INFORMATION SUPPLIED:
########

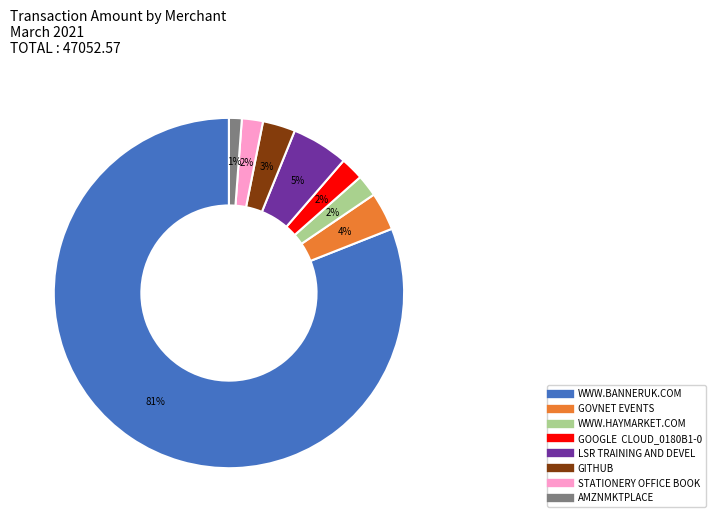

To the nearest percent, what portion does LSR TRAINING AND DEVEL represent?

5%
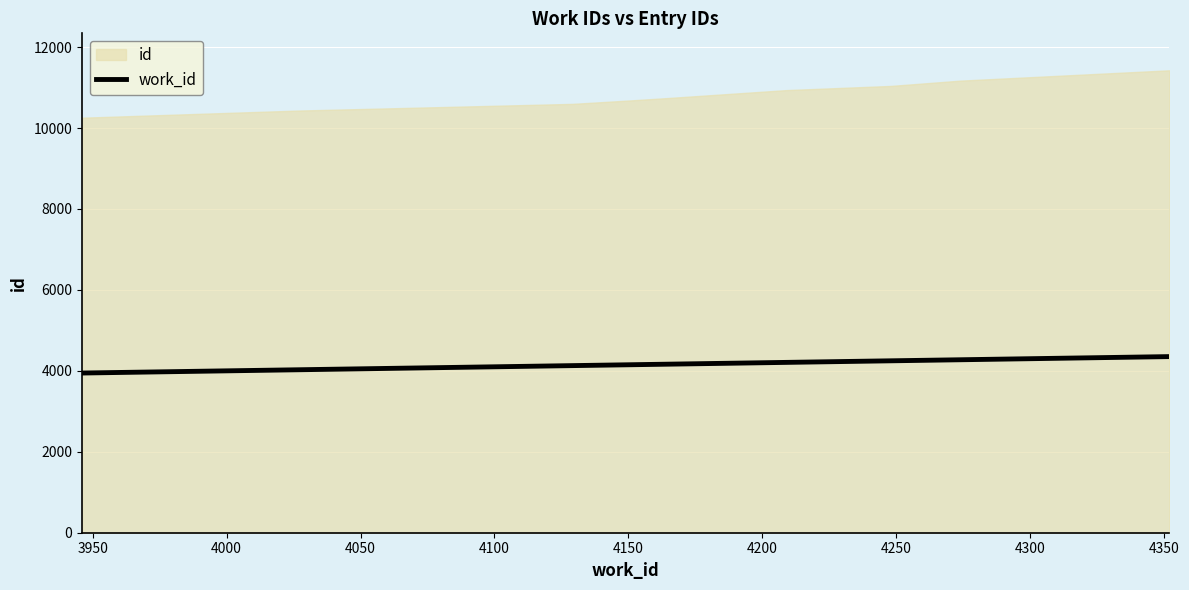

What is the highest value of the work_id series?

4352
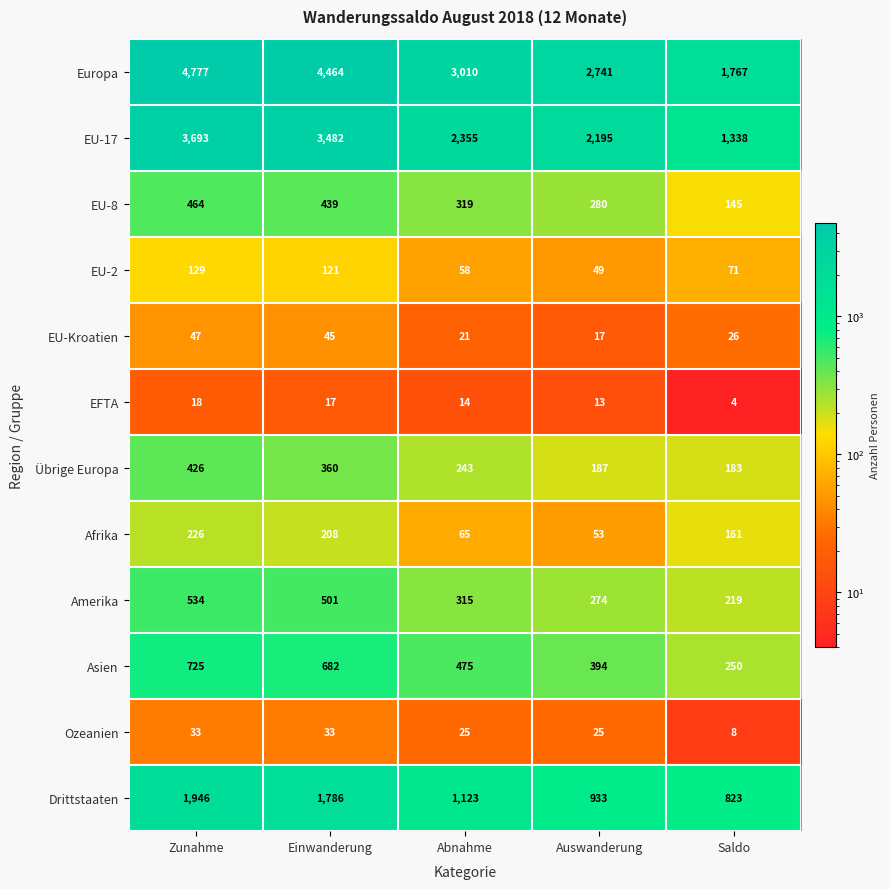

At how many categories does at least one series exceed 521?

5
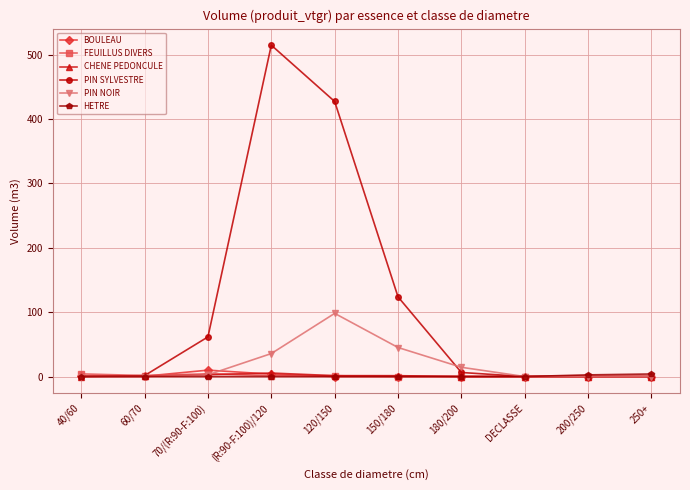

What is the average value of the CHENE PEDONCULE series?

1.1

########

WHAT THE EXERCISE ASKS: Copy out every row above word for word, leaving out the pictures.

SOLUTION FOR THIS EXERCISE:
To the nearest percent, what portion does LSR TRAINING AND DEVEL represent?

5%

What is the highest value of the work_id series?

4352

At how many categories does at least one series exceed 521?

5

What is the average value of the CHENE PEDONCULE series?

1.1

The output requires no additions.